### WORK REQUIRED
Reproduce the passage on the proposed infrastructure package and corporate taxes, starting with "To help fund" and going on through "been 35 percent)".

### EXCERPT PROVIDED
One of the biggest sources of angst among equity institutional investors is the prospect that U.S. corporate taxes could increase, according to an RBC Capital Markets survey. Such tax hikes are included in the infrastructure bill proposed by President Joe Biden. Concerns about this have even overshadowed the potential benefits of the sweeping $2 trillion, multiyear infrastructure package.
The proposal’s spending provisions include: $213 billion to retrofit over two million housing units for energy efficiency; $174 billion for electric vehicle infrastructure and production incentives; $115 billion for highways, roads, and bridges; $111 billion for water infrastructure; $100 billion to expand high-speed broadband; and $100 billion to improve power infrastructure.
To help fund the package, Biden seeks to unwind some—but not all—of former President Donald Trump’s corporate tax cuts that were implemented in 2017. The tax code would change in four key ways:
- Raise the corporate rate to 28 percent from 21 percent (prior to Trump, it had been 35 percent)

### DATA BLOCK

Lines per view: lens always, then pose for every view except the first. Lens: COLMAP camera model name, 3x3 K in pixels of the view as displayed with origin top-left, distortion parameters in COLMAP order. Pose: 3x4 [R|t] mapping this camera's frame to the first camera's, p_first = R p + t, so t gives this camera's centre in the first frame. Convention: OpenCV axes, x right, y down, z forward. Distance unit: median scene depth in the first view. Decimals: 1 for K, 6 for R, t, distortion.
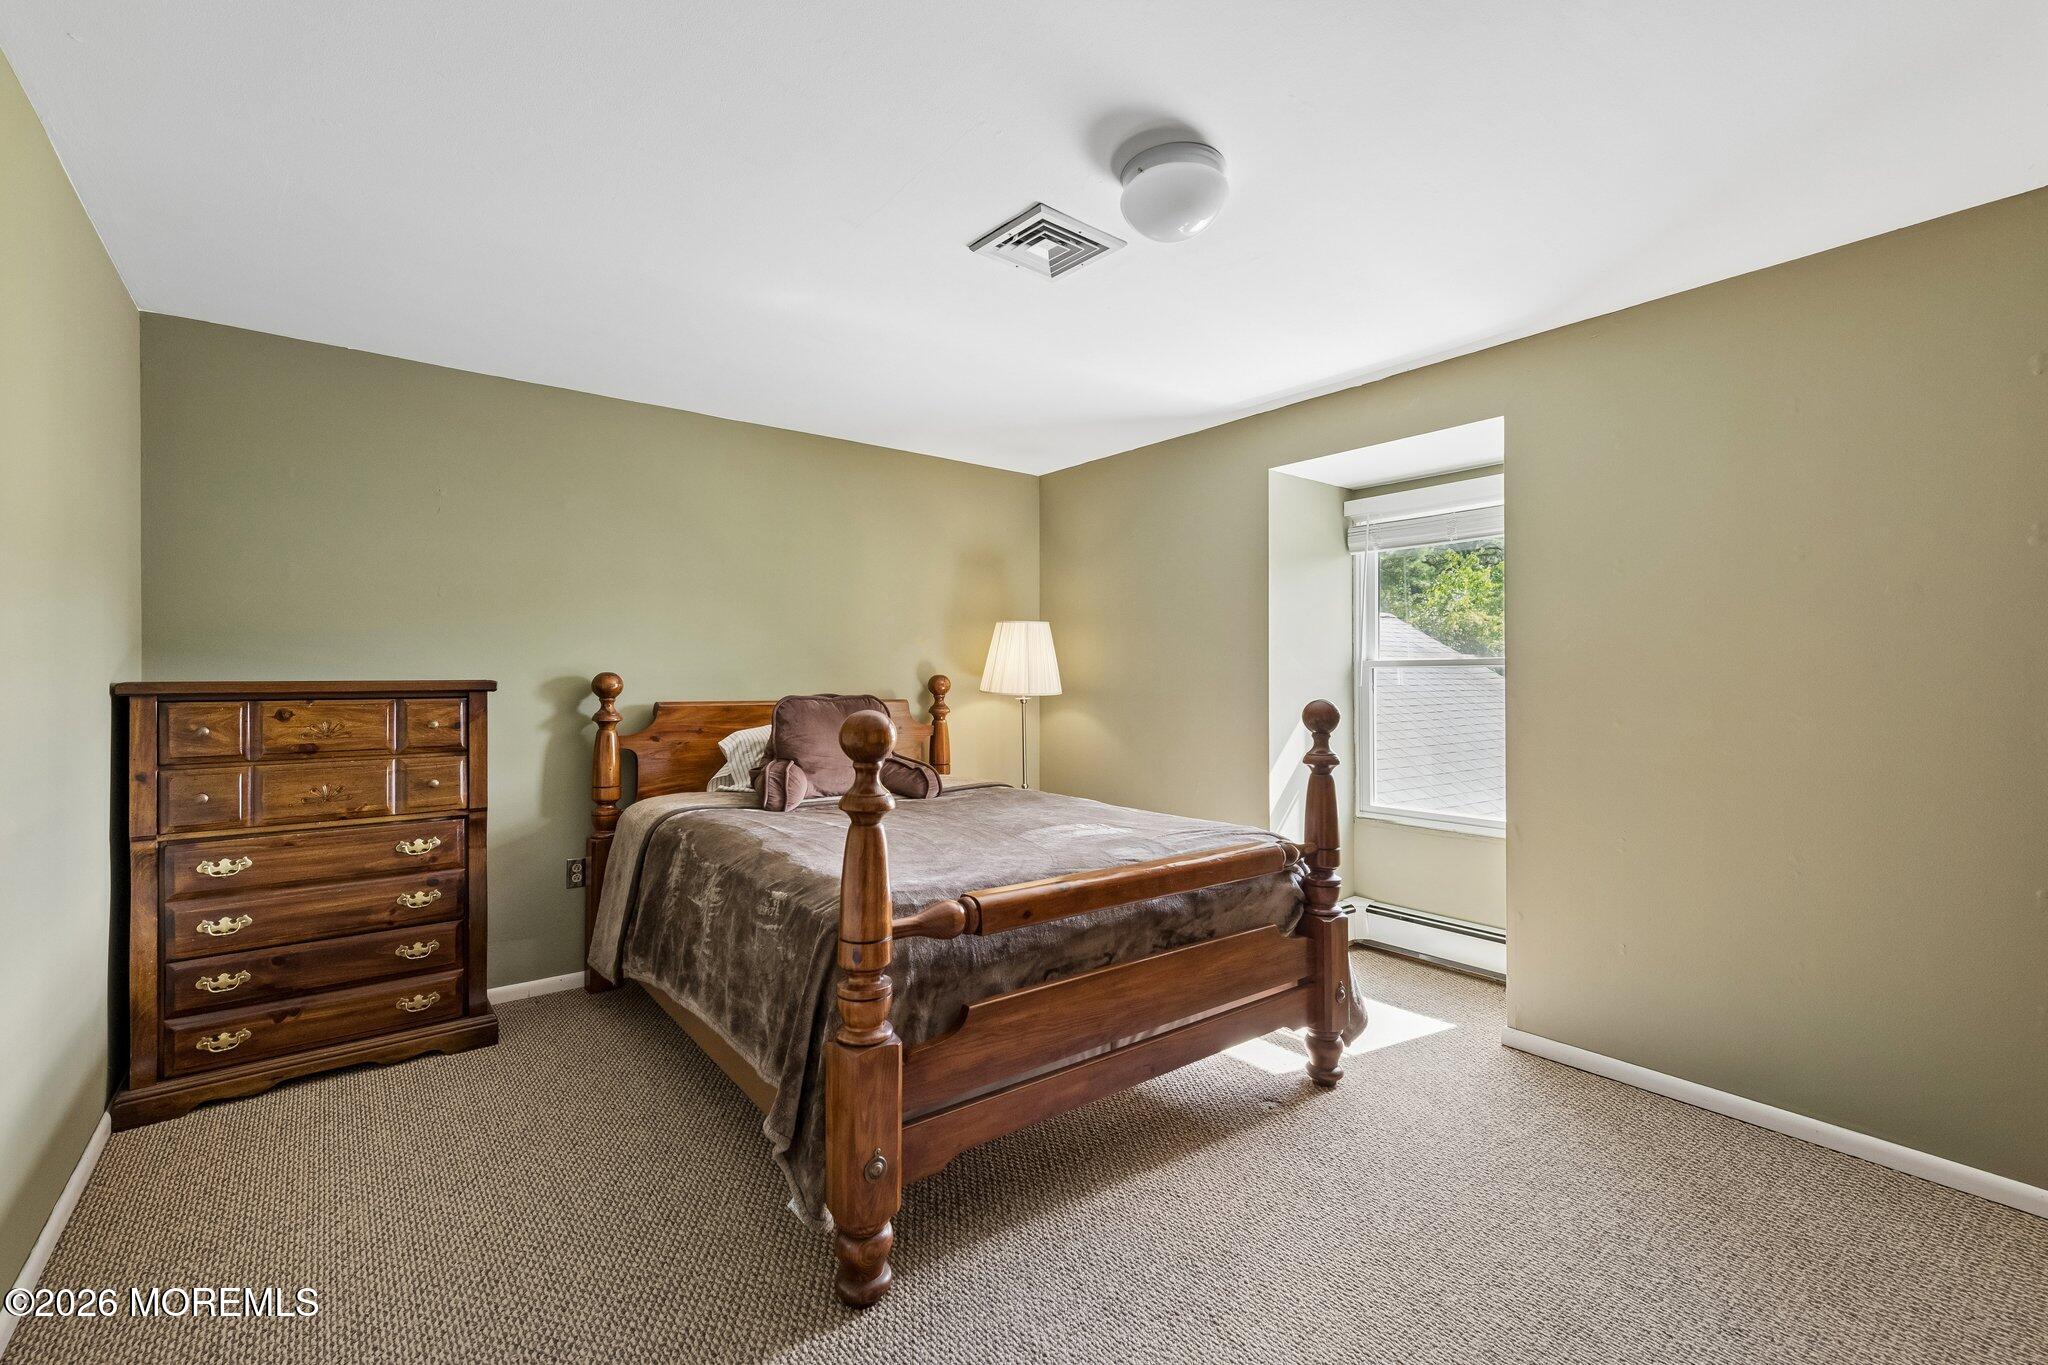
lens RADIAL K [[895.0, 0, 1026.0], [0, 895.0, 697.8], [0, 0, 1]] dist [0.000780, 0.000048]
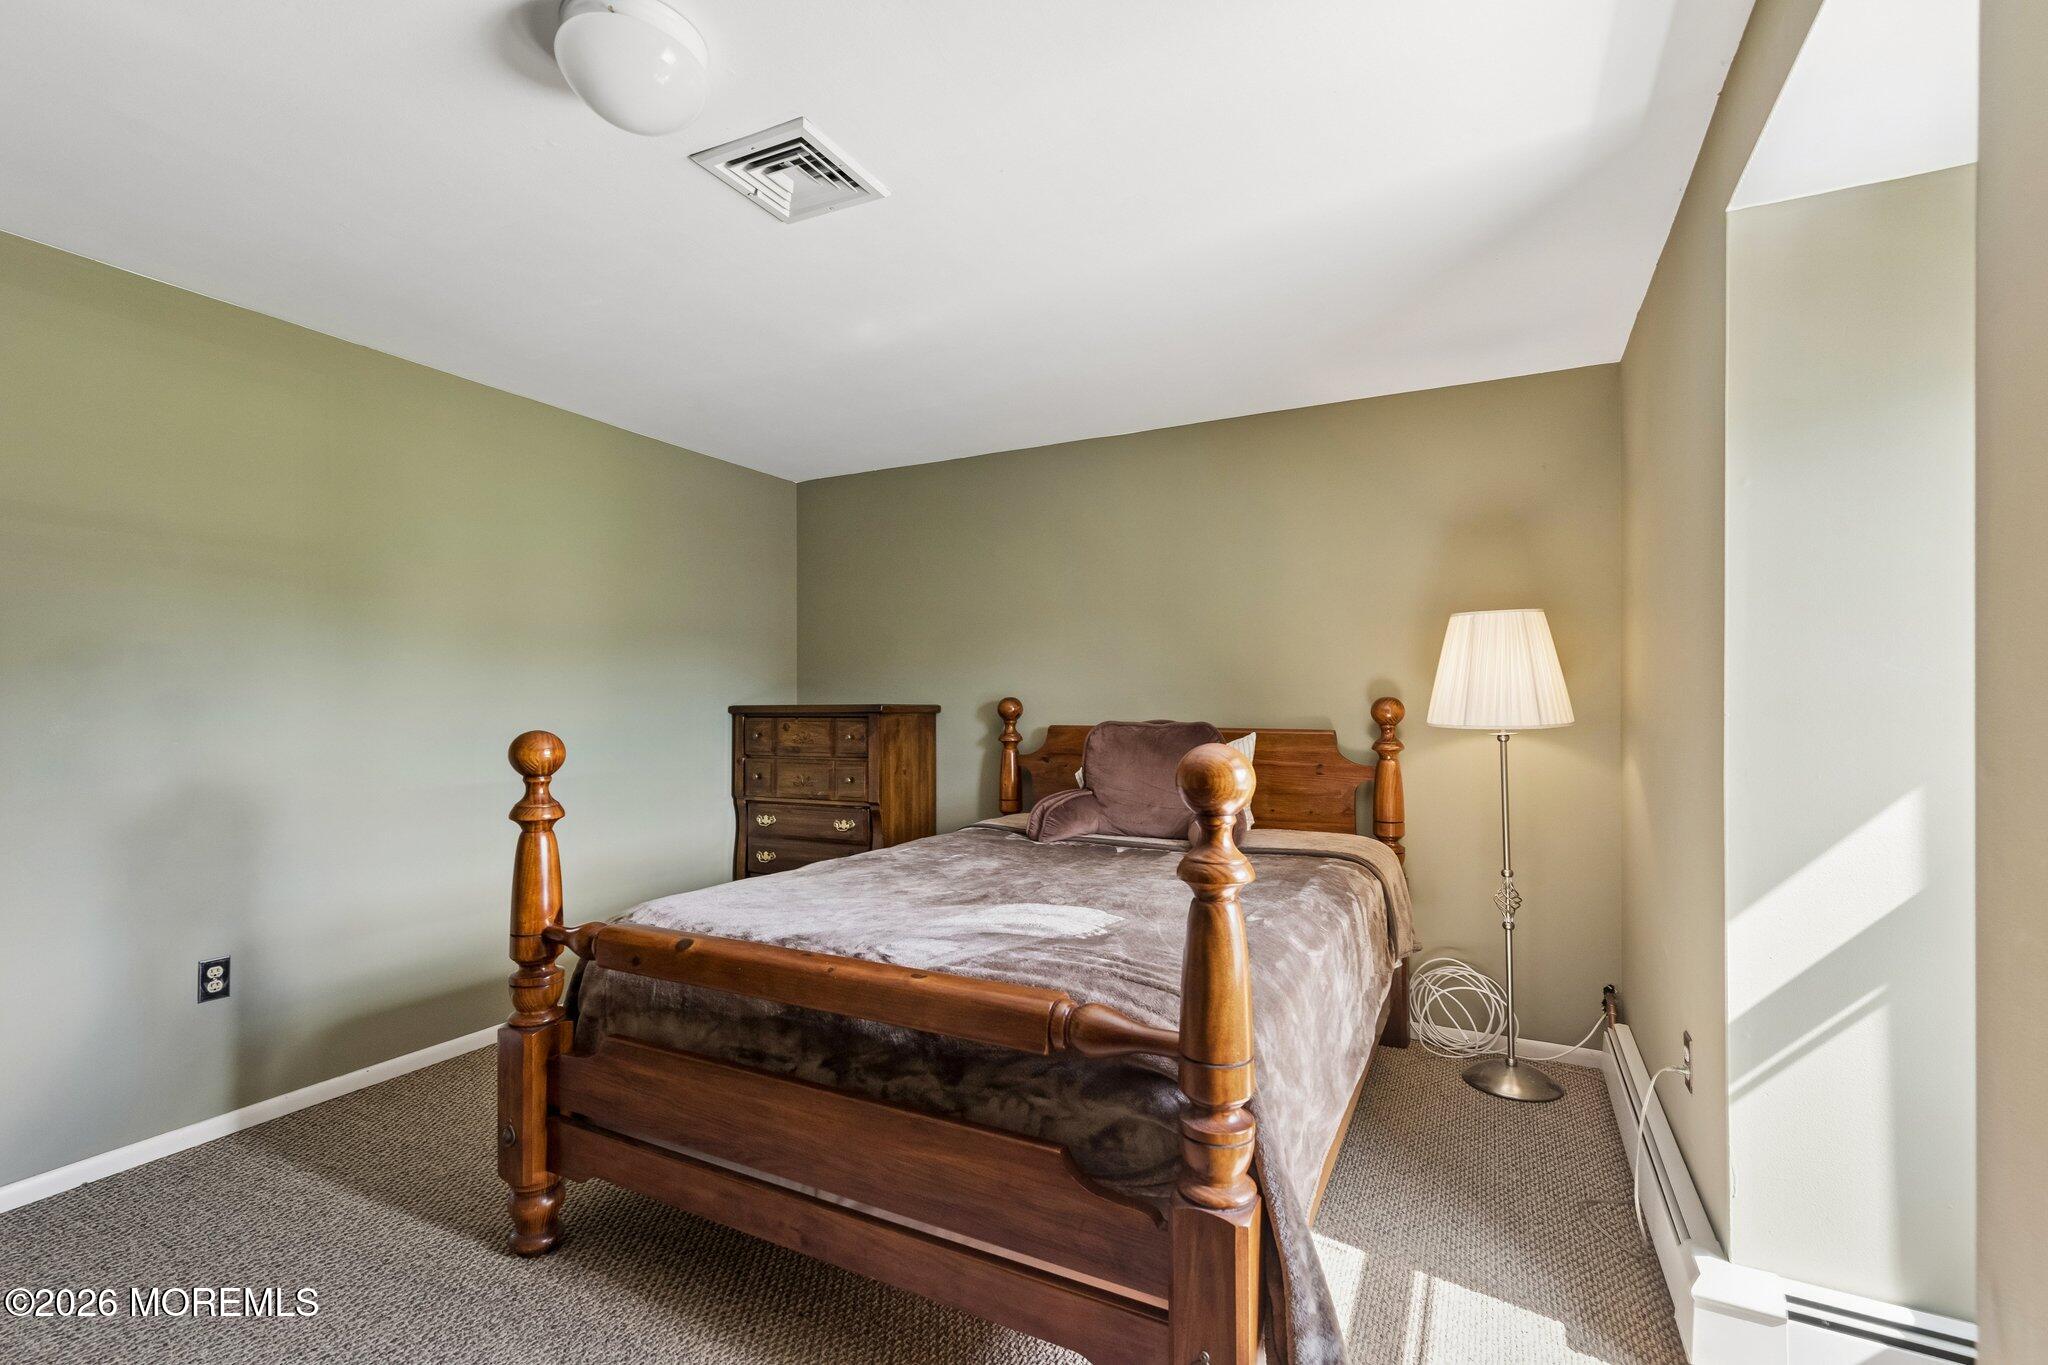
lens RADIAL K [[895.0, 0, 1026.0], [0, 895.0, 697.8], [0, 0, 1]] dist [0.000780, 0.000048]
pose [[0.417985, -0.008837, -0.908411, 0.610003], [-0.019328, 0.999640, -0.018618, -0.008597], [0.908248, 0.025340, 0.417664, 0.594639]]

### RESULT BELOW
To help fund the package, Biden seeks to unwind some—but not all—of former President Donald Trump’s corporate tax cuts that were implemented in 2017. The tax code would change in four key ways:
- Raise the corporate rate to 28 percent from 21 percent (prior to Trump, it had been 35 percent)